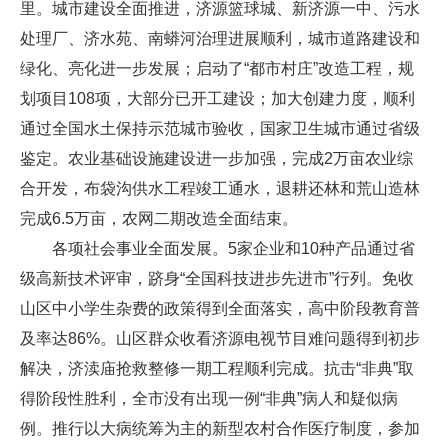
里。城市建设全面推进，济源篮球城、新济源一中、污水
处理厂、济水苑、南蟒河治理进展顺利，城市道路建设和
绿化、亮化进一步发展；启动了“都市村庄”改造工程，规
划项目108项，大部分已开工建设；加大创建力度，顺利
通过全国水土保持示范城市验收，国家卫生城市通过省级
鉴定。农业基础设施建设进一步加强，完成2万亩农业综
合开发，布袋沟供水工程竣工通水，退耕还林和荒山造林
完成6.5万亩，农网二期改造全面结束。
各项社会事业全面发展。5家企业和10种产品通过省
级高新技术评审，跻身“全国科技进步先进市”行列。免收
山区中小学生杂费的政策得到全面落实，高中阶段教育普
及率达86%。山区群众收看济源电视节目难问题得到初步
解决，济渎庙抢救整修一期工程顺利完成。抗击“非典”取
得阶段性胜利，全市没有出现一例“非典”病人和疑似病
例。推行以大病统筹为主的新型农村合作医疗制度，参加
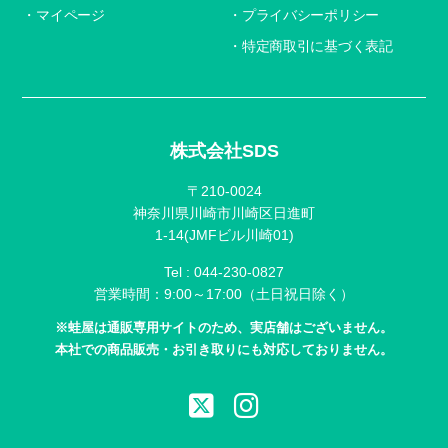
マイページ
プライバシーポリシー
特定商取引に基づく表記
株式会社SDS
〒210-0024
神奈川県川崎市川崎区日進町
1-14(JMFビル川崎01)
Tel :
044-230-0827
営業時間：9:00～17:00（土日祝日除く）
※蛙屋は通販専用サイトのため、実店舗はございません。
本社での商品販売・お引き取りにも対応しておりません。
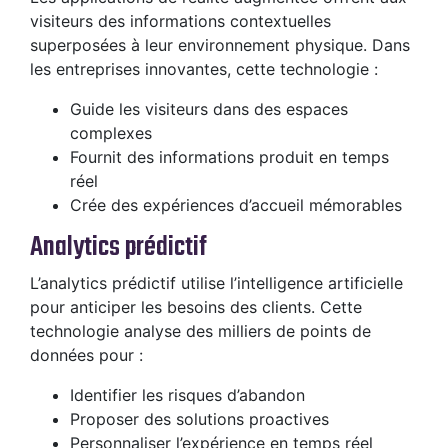
visiteurs des informations contextuelles
superposées à leur environnement physique. Dans
les entreprises innovantes, cette technologie :
Guide les visiteurs dans des espaces
complexes
Fournit des informations produit en temps
réel
Crée des expériences d’accueil mémorables
Analytics prédictif
L’analytics prédictif utilise l’intelligence artificielle
pour anticiper les besoins des clients. Cette
technologie analyse des milliers de points de
données pour :
Identifier les risques d’abandon
Proposer des solutions proactives
Personnaliser l’expérience en temps réel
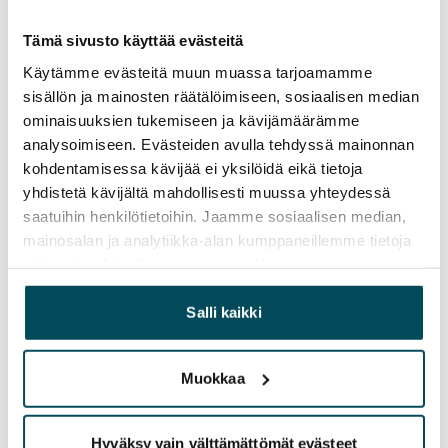
Sopimus ja maksut
Tämä sivusto käyttää evästeitä
Käytämme evästeitä muun muassa tarjoamamme
Vapautuminen
sisällön ja mainosten räätälöimiseen, sosiaalisen median
Vuokrattu
ominaisuuksien tukemiseen ja kävijämäärämme
analysoimiseen. Evästeiden avulla tehdyssä mainonnan
Varallisuusrajat
kohdentamisessa kävijää ei yksilöidä eikä tietoja
Ei
yhdistetä kävijältä mahdollisesti muussa yhteydessä
saatuihin henkilötietoihin. Jaamme sosiaalisen median,
Vuokra
mainosalan ja analytiikka-alan kumppaneillemme tietoja
siitä, miten käytät sivustoamme. Kumppanimme voivat
Vuokravakuus
yhdistää näitä tietoja muihin tietoihin, joita olet antanut
0 €, (yrityksille min. 1 kk vuokra)
heille tai joita on kerätty, kun olet käyttänyt heidän
Salli kaikki
Kotivakuutus
palvelujaan.
Pakollinen, ei sisälly vuokraan
Muokkaa
Vesimaksu
27 €/hlö/kk
Hyväksy vain välttämättömät evästeet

## EXERCISE
The listing must be repeated word for word, and none of its pictures may appear in the copy.

## FINISHED EXERCISE
里。城市建设全面推进，济源篮球城、新济源一中、污水
处理厂、济水苑、南蟒河治理进展顺利，城市道路建设和
绿化、亮化进一步发展；启动了“都市村庄”改造工程，规
划项目108项，大部分已开工建设；加大创建力度，顺利
通过全国水土保持示范城市验收，国家卫生城市通过省级
鉴定。农业基础设施建设进一步加强，完成2万亩农业综
合开发，布袋沟供水工程竣工通水，退耕还林和荒山造林
完成6.5万亩，农网二期改造全面结束。
各项社会事业全面发展。5家企业和10种产品通过省
级高新技术评审，跻身“全国科技进步先进市”行列。免收
山区中小学生杂费的政策得到全面落实，高中阶段教育普
及率达86%。山区群众收看济源电视节目难问题得到初步
解决，济渎庙抢救整修一期工程顺利完成。抗击“非典”取
得阶段性胜利，全市没有出现一例“非典”病人和疑似病
例。推行以大病统筹为主的新型农村合作医疗制度，参加
マイページ
プライバシーポリシー
特定商取引に基づく表記
株式会社SDS
〒210-0024
神奈川県川崎市川崎区日進町
1-14(JMFビル川崎01)
Tel :
044-230-0827
営業時間：9:00～17:00（土日祝日除く）
※蛙屋は通販専用サイトのため、実店舗はございません。
本社での商品販売・お引き取りにも対応しておりません。
visiteurs des informations contextuelles
superposées à leur environnement physique. Dans
les entreprises innovantes, cette technologie :
Guide les visiteurs dans des espaces
complexes
Fournit des informations produit en temps
réel
Crée des expériences d’accueil mémorables
Analytics prédictif
L’analytics prédictif utilise l’intelligence artificielle
pour anticiper les besoins des clients. Cette
technologie analyse des milliers de points de
données pour :
Identifier les risques d’abandon
Proposer des solutions proactives
Personnaliser l’expérience en temps réel
Sopimus ja maksut
Tämä sivusto käyttää evästeitä
Käytämme evästeitä muun muassa tarjoamamme
Vapautuminen
sisällön ja mainosten räätälöimiseen, sosiaalisen median
Vuokrattu
ominaisuuksien tukemiseen ja kävijämäärämme
analysoimiseen. Evästeiden avulla tehdyssä mainonnan
Varallisuusrajat
kohdentamisessa kävijää ei yksilöidä eikä tietoja
Ei
yhdistetä kävijältä mahdollisesti muussa yhteydessä
saatuihin henkilötietoihin. Jaamme sosiaalisen median,
Vuokra
mainosalan ja analytiikka-alan kumppaneillemme tietoja
siitä, miten käytät sivustoamme. Kumppanimme voivat
Vuokravakuus
yhdistää näitä tietoja muihin tietoihin, joita olet antanut
0 €, (yrityksille min. 1 kk vuokra)
heille tai joita on kerätty, kun olet käyttänyt heidän
Salli kaikki
Kotivakuutus
palvelujaan.
Pakollinen, ei sisälly vuokraan
Muokkaa
Vesimaksu
27 €/hlö/kk
Hyväksy vain välttämättömät evästeet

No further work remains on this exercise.